§ Extracted material

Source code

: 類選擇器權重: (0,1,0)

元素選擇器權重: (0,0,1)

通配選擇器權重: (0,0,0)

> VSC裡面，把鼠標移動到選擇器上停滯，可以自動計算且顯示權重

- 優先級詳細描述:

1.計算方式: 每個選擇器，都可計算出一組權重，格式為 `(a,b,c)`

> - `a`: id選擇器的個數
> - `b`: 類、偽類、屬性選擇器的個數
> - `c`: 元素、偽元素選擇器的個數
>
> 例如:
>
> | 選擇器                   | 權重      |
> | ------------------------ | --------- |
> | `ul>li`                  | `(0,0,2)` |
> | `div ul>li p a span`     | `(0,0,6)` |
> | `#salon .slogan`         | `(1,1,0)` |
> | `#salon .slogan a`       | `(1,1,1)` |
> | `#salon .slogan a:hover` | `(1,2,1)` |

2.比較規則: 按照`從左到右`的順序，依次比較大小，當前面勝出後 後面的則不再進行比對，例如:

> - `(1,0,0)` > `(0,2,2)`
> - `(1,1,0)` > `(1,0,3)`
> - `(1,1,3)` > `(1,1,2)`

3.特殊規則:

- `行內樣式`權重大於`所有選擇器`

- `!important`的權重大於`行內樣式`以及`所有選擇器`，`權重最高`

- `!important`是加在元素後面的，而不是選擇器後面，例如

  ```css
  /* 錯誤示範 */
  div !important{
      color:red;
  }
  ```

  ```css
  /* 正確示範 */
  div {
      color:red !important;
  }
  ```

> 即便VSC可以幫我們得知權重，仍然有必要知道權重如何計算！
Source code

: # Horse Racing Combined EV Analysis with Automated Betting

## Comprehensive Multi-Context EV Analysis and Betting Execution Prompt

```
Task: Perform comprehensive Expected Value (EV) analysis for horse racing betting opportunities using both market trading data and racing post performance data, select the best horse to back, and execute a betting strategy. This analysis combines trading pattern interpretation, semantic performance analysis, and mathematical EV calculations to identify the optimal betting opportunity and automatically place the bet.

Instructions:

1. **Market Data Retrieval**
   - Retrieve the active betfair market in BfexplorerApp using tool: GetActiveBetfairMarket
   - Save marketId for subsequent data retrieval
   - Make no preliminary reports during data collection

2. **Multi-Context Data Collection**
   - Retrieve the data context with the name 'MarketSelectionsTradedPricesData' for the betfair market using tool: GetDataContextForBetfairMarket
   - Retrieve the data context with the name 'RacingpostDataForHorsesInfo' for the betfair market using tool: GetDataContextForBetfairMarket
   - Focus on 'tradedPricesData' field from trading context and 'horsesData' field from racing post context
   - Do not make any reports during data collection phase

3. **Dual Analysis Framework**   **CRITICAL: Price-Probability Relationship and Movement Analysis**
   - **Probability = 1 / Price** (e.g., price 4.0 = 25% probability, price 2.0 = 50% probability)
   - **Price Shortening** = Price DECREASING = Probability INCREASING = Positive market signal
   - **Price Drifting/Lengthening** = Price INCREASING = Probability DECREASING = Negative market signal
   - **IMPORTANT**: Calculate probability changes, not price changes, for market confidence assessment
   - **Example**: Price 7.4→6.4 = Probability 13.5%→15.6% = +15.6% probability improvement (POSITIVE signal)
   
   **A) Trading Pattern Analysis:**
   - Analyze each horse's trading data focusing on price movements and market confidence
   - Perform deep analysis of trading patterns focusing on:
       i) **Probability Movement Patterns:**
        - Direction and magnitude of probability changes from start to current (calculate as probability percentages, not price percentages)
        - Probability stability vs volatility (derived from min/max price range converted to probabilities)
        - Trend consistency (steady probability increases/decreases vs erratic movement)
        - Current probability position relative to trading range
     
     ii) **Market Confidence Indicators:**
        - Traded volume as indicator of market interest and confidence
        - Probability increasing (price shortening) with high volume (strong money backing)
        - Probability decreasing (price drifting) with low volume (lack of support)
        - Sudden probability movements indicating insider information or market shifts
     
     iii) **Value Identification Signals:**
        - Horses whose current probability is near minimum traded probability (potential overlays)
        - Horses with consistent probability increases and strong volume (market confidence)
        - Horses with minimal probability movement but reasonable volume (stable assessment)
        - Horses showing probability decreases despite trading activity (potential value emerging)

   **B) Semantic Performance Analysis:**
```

§ Assignment
Whichever lines of the data include the word "betfair", pull them out.

§ Response to the task
   - Retrieve the active betfair market in BfexplorerApp using tool: GetActiveBetfairMarket
   - Retrieve the data context with the name 'MarketSelectionsTradedPricesData' for the betfair market using tool: GetDataContextForBetfairMarket
   - Retrieve the data context with the name 'RacingpostDataForHorsesInfo' for the betfair market using tool: GetDataContextForBetfairMarket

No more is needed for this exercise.